All cooling towers operate on the principle of removing heat from water by evaporating a small portion of the water that is recirculated through the unit. The heat that is removed is called the latent heat of vaporization. Each one pound of water that is evaporated removes approximately 1,000 BTUs in the form of latent heat. With this in mind, Delta Cooling Towers Inc., Rockaway, N.J., has compiled a glossary of cooling tower terms and definitions to help users who operate cooling towers.
  • Approach - The difference between the temperature of the cold water leaving the tower and the wet-bulb temperature of the air. Establishment of the approach fixes the operating temperature of the tower and is an important parameter in determining both tower size and cost.

  • Bleed Off - The circulating water in the tower that is discharged to waste to help keep the dissolved-solids concentration of the water below a maximum allowable limit. As a result of evaporation, dissolved-solids concentration will increase continually unless reduced by bleed off.

  • BTU (British Thermal Unit) - The heat energy required to raise the temperature of one pound of water one degree Fahrenheit in the range from 32 to 212°F (0 to 100°C).

  • Cooling Range - The difference in temperature between the hot water entering the tower and the cold water leaving the tower.

  • Drift - The water entrained in the airflow and discharged to the atmosphere. Drift loss does not include water lost by evaporation. Proper tower design can minimize drift loss.

  • Heat Load - The amount of heat to be removed from the circulating water within the tower. Heat load is equal to the water-circulation rate (gal/min) times the cooling range times 500, and is expressed in BTU/hr. Heat load is also an important parameter in determining tower size and cost.
  • Makeup - The amount of water required to replace normal losses caused by bleed off, drift and evaporation.

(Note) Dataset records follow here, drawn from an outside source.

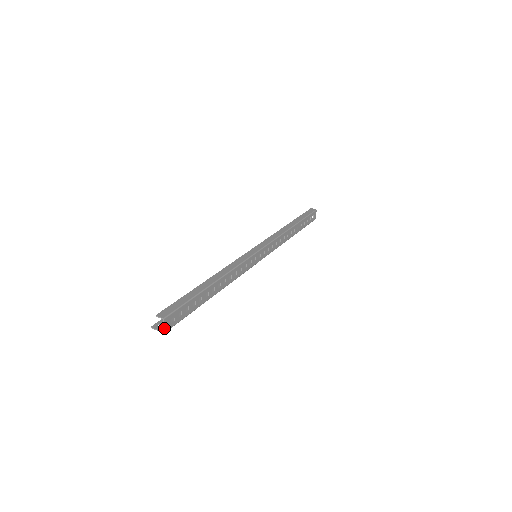
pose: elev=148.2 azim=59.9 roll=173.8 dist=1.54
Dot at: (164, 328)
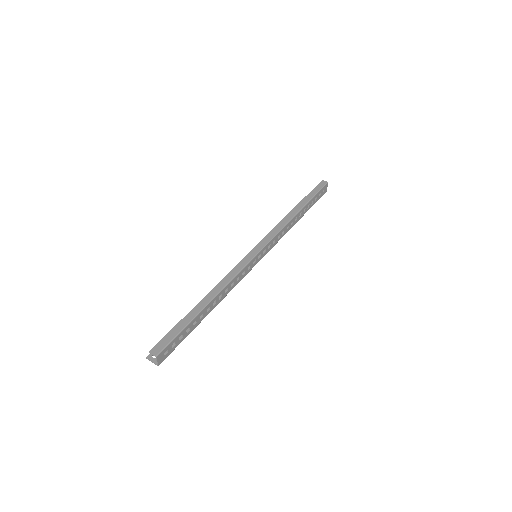
Dot at: (158, 363)
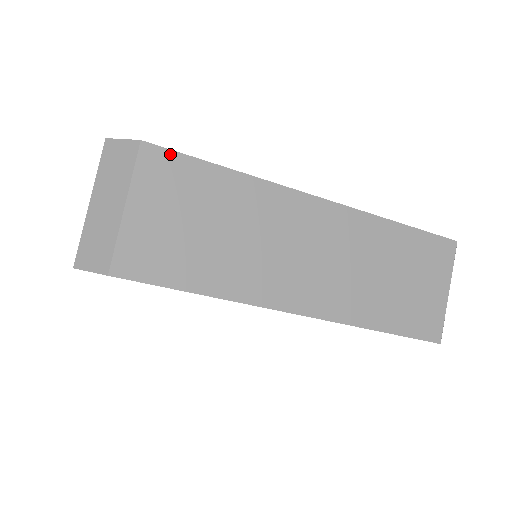
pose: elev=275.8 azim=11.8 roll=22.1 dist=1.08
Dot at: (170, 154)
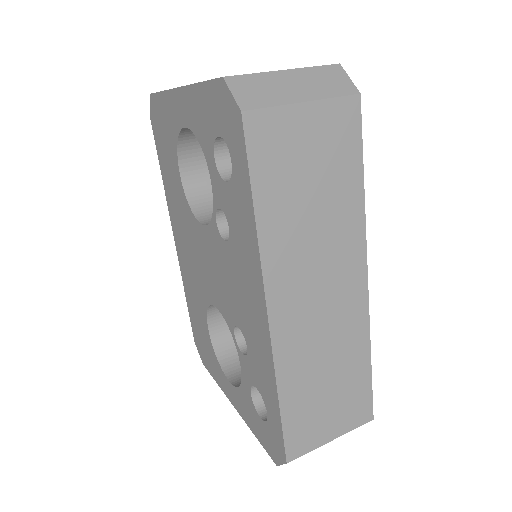
Dot at: (358, 125)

  • Pumping Head - The pressure required to pump the water from the tower basin through the entire system and return it to the top of the tower.

  • Ton - An evaporative cooling ton is 15,000 BTUs per hour.

  • Wet-Bulb Temperature - The lowest temperature that water theoretically can reach by evaporation. Wet-bulb temperature is an extremely important parameter in tower selection and design, and should be measured by a psychrometer.